**TASK**
Each line below is to be repeated exactly; any picture is to be left out.

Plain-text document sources
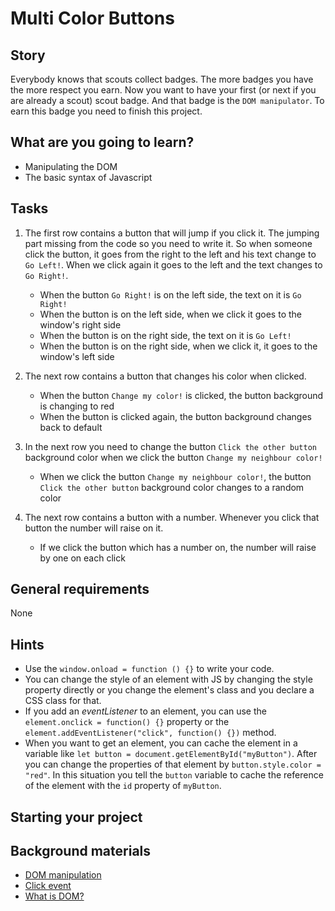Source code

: # Multi Color Buttons

## Story

Everybody knows that scouts collect badges.
The more badges you have the more respect you earn.
Now you want to have your first (or next if you are already a scout) scout badge.
And that badge is the `DOM manipulator`.
To earn this badge you need to finish this project.

## What are you going to learn?

- Manipulating the DOM
- The basic syntax of Javascript

## Tasks

1. The first row contains a button that will jump if you click it. The jumping part missing from the code so you need to write it. So when someone click the button, it goes from the right to the left and his text change to `Go Left!`.  When we click again it goes to the left and the text changes to `Go Right!`.
    - When the button `Go Right!` is on the left side, the text on it is `Go Right!`
    - When the button is on the left side, when we click it goes to the window's right side
    - When the button is on the right side, the text on it is `Go Left!`
    - When the button is on the right side, when we click it, it goes to the window's left side

2. The next row contains a button that changes his color when clicked.
    - When the button `Change my color!` is clicked, the button background is changing to red
    - When the button is clicked again, the button background changes back to default

3. In the next row you need to change the button `Click the other button` background color  when we click the button `Change my neighbour color!`
    - When we click the button `Change my neighbour color!`, the button `Click the other button` background color changes to a random color

4. The next row contains a button with a number. Whenever you click that button the number will raise on it.
    - If we click the button which has a number on, the number will raise by one on each click

## General requirements

None

## Hints

- Use the `window.onload = function () {}` to write your code.
- You can change the style of an element with JS by changing the style property directly or you change the element's class and you declare a CSS class for that.
- If you add an _eventListener_ to an element, you can use the `element.onclick = function() {}` property or the `element.addEventListener("click", function() {})` method.
- When you want to get an element, you can cache the element in a variable like `let button = document.getElementById("myButton")`.
  After you can change the properties of that element by `button.style.color = "red"`.
  In this situation you tell the `button` variable to cache the reference of the element with the `id` property of `myButton`.

## Starting your project



## Background materials

- <i class="far fa-exclamation"></i> [DOM manipulation](https://developer.mozilla.org/en-US/docs/Learn/JavaScript/Client-side_web_APIs/Manipulating_documents)
- <i class="far fa-exclamation"></i> [Click event](https://developer.mozilla.org/en-US/docs/Web/API/Element/click_event)
- <i class="far fa-book-open"></i> [What is DOM?](https://developer.mozilla.org/en-US/docs/Web/API/Document_Object_Model/Introduction)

**RESULT FOR THIS TASK**
Source code

: # Multi Color Buttons

## Story

Everybody knows that scouts collect badges.
The more badges you have the more respect you earn.
Now you want to have your first (or next if you are already a scout) scout badge.
And that badge is the `DOM manipulator`.
To earn this badge you need to finish this project.

## What are you going to learn?

- Manipulating the DOM
- The basic syntax of Javascript

## Tasks

1. The first row contains a button that will jump if you click it. The jumping part missing from the code so you need to write it. So when someone click the button, it goes from the right to the left and his text change to `Go Left!`.  When we click again it goes to the left and the text changes to `Go Right!`.
    - When the button `Go Right!` is on the left side, the text on it is `Go Right!`
    - When the button is on the left side, when we click it goes to the window's right side
    - When the button is on the right side, the text on it is `Go Left!`
    - When the button is on the right side, when we click it, it goes to the window's left side

2. The next row contains a button that changes his color when clicked.
    - When the button `Change my color!` is clicked, the button background is changing to red
    - When the button is clicked again, the button background changes back to default

3. In the next row you need to change the button `Click the other button` background color  when we click the button `Change my neighbour color!`
    - When we click the button `Change my neighbour color!`, the button `Click the other button` background color changes to a random color

4. The next row contains a button with a number. Whenever you click that button the number will raise on it.
    - If we click the button which has a number on, the number will raise by one on each click

## General requirements

None

## Hints

- Use the `window.onload = function () {}` to write your code.
- You can change the style of an element with JS by changing the style property directly or you change the element's class and you declare a CSS class for that.
- If you add an _eventListener_ to an element, you can use the `element.onclick = function() {}` property or the `element.addEventListener("click", function() {})` method.
- When you want to get an element, you can cache the element in a variable like `let button = document.getElementById("myButton")`.
  After you can change the properties of that element by `button.style.color = "red"`.
  In this situation you tell the `button` variable to cache the reference of the element with the `id` property of `myButton`.

## Starting your project



## Background materials

- <i class="far fa-exclamation"></i> [DOM manipulation](https://developer.mozilla.org/en-US/docs/Learn/JavaScript/Client-side_web_APIs/Manipulating_documents)
- <i class="far fa-exclamation"></i> [Click event](https://developer.mozilla.org/en-US/docs/Web/API/Element/click_event)
- <i class="far fa-book-open"></i> [What is DOM?](https://developer.mozilla.org/en-US/docs/Web/API/Document_Object_Model/Introduction)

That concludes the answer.